TASK PROMPT » From the entries below, reproduce exactly the line containing "red brick building, located at rect(364, 106, 857, 593): 38.04", the line containing "red brick building, located at rect(0, 28, 361, 467): 41.81", and every line in between, with nothing added.

|---|

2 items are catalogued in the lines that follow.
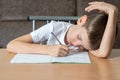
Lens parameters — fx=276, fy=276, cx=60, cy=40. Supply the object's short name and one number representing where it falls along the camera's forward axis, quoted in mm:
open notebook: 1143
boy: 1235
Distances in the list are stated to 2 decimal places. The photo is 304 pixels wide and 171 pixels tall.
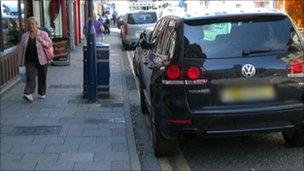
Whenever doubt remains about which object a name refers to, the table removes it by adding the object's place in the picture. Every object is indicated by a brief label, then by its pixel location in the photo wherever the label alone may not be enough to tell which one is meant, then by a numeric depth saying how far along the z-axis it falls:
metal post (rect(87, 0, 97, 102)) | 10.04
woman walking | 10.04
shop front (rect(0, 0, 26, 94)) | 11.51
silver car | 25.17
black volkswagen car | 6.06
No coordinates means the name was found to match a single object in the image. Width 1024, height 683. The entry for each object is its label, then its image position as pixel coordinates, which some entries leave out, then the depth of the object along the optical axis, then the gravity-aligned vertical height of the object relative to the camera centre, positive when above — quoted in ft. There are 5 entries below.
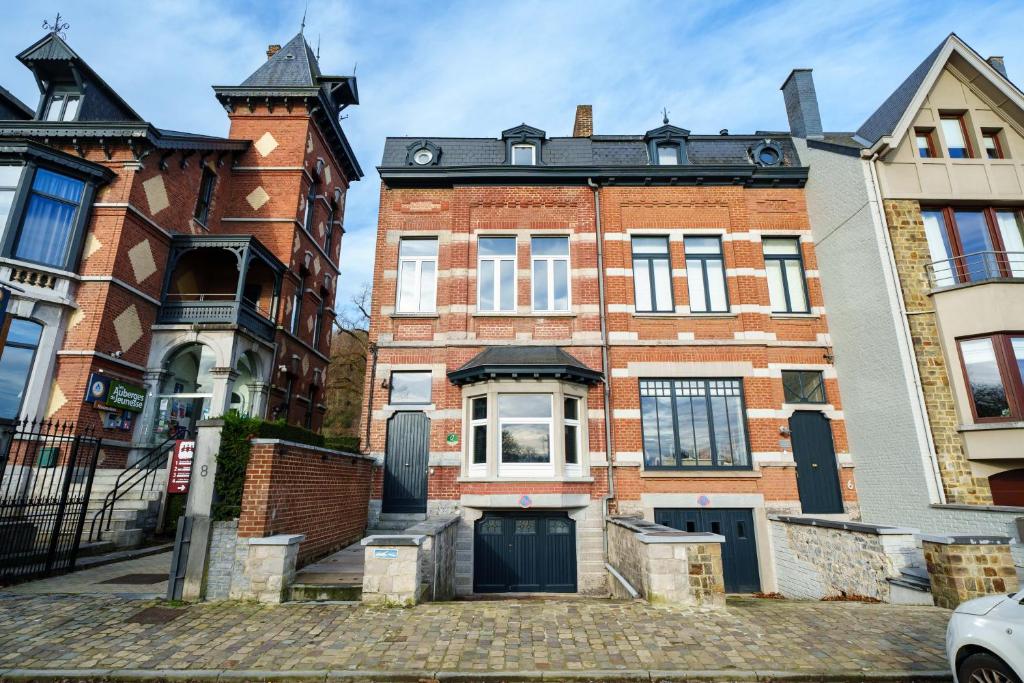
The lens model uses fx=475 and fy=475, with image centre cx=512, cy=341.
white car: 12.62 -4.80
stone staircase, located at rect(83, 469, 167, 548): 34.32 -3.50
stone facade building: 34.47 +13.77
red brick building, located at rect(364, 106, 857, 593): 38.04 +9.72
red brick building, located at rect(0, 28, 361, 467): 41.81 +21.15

|---|

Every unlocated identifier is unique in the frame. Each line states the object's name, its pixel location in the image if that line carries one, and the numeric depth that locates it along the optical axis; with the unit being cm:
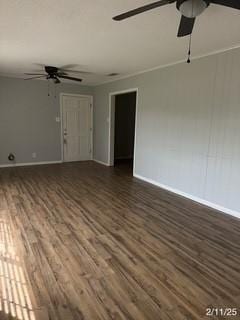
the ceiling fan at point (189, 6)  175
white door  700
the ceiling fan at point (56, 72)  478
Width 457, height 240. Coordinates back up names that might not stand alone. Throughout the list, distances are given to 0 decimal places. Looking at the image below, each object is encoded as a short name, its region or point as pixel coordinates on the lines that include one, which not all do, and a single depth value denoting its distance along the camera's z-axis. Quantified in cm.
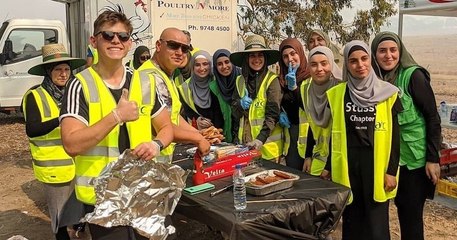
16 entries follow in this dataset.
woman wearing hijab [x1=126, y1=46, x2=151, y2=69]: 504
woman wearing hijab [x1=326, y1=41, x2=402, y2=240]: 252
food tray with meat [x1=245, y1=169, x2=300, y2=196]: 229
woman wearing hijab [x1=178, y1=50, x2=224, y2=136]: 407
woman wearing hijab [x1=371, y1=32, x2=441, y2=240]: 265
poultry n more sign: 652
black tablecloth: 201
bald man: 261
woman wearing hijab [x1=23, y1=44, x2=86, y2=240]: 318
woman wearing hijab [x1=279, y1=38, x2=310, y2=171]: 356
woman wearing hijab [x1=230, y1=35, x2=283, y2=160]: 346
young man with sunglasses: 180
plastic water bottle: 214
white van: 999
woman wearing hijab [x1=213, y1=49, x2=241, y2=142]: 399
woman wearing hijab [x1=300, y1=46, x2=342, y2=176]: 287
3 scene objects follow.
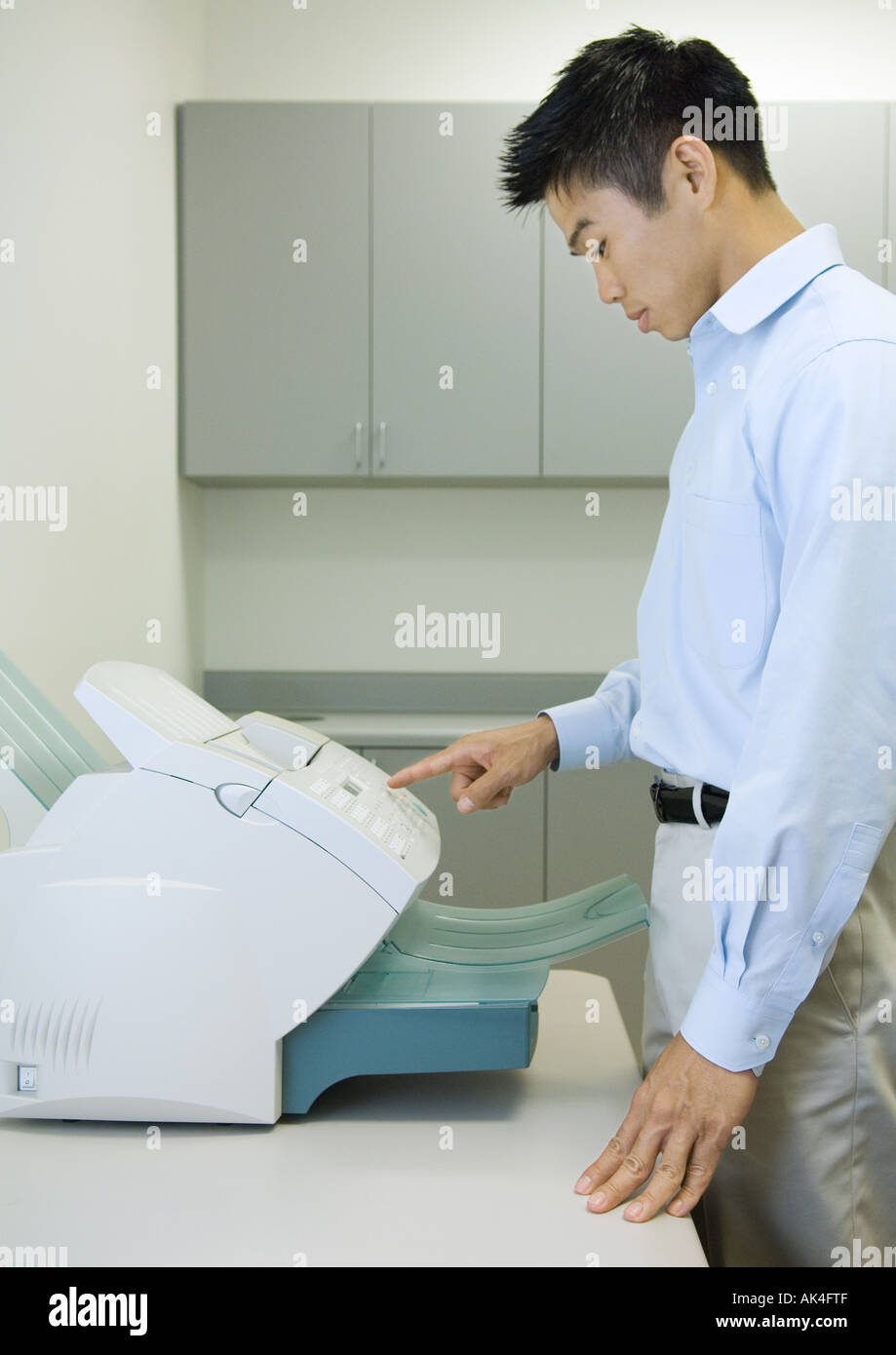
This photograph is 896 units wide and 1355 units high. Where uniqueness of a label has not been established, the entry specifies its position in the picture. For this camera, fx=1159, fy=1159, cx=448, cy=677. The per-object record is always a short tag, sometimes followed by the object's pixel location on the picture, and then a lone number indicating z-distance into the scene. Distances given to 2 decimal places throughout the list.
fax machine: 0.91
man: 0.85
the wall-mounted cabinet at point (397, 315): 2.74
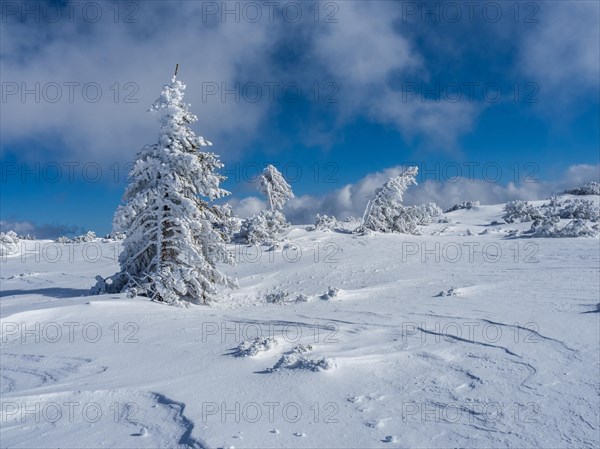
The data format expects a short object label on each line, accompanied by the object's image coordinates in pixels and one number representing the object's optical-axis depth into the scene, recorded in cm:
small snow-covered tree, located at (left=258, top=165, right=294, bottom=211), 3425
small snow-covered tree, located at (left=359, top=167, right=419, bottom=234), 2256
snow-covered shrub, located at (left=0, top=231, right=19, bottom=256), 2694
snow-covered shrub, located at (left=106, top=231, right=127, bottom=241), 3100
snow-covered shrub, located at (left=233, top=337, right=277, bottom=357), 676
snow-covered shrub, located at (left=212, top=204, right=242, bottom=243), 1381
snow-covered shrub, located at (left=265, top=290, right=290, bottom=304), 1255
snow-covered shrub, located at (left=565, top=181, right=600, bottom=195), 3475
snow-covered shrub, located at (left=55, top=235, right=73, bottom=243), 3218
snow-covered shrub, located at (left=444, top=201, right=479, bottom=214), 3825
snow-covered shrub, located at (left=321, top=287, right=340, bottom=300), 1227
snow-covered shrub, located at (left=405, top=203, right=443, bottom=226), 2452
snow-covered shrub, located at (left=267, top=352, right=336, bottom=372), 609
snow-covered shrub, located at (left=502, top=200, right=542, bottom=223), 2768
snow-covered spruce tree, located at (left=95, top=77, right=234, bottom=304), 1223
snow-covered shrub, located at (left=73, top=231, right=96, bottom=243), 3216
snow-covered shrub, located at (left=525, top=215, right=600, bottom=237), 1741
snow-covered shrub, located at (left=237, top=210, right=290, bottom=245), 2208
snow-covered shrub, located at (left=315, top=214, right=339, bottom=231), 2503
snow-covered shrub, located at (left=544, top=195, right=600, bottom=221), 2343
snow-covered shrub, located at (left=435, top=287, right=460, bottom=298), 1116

|---|

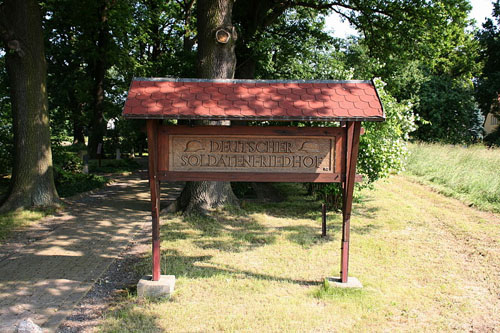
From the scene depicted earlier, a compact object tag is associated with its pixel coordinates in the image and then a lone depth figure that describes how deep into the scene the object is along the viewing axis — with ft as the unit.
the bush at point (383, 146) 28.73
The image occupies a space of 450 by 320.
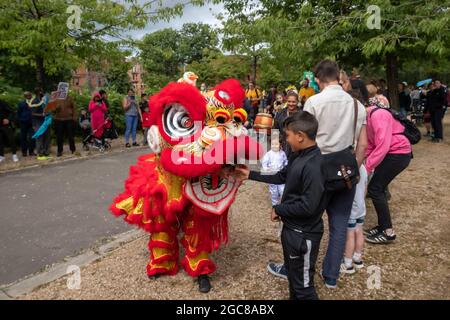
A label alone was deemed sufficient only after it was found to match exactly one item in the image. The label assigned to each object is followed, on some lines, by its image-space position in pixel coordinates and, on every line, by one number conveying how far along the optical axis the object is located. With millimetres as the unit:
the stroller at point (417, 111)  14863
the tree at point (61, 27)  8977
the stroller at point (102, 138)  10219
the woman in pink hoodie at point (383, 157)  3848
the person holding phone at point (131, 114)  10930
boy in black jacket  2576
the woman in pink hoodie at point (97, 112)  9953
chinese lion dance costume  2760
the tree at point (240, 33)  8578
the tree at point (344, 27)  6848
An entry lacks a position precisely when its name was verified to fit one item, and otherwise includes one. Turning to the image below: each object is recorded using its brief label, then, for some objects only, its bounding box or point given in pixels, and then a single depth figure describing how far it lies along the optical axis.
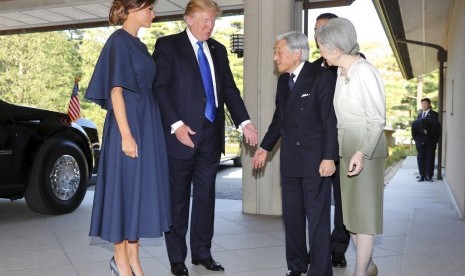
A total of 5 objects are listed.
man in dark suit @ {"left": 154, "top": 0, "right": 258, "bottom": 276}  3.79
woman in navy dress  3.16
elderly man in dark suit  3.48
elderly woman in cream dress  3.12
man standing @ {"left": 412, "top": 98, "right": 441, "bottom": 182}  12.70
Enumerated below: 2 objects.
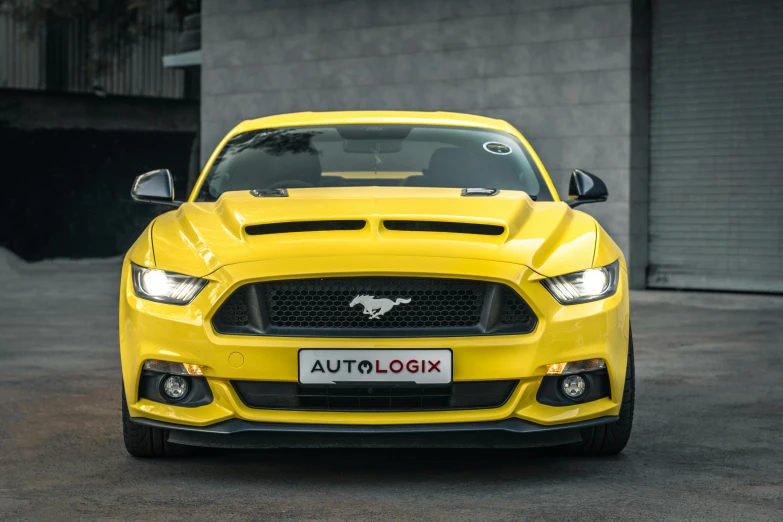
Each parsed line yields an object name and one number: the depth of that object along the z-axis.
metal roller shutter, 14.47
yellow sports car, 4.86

|---|

ANSWER TO THIS TASK »
red brick building, located at rect(364, 106, 857, 593): 38.04 +9.72
red brick building, located at rect(0, 28, 361, 467): 41.81 +21.15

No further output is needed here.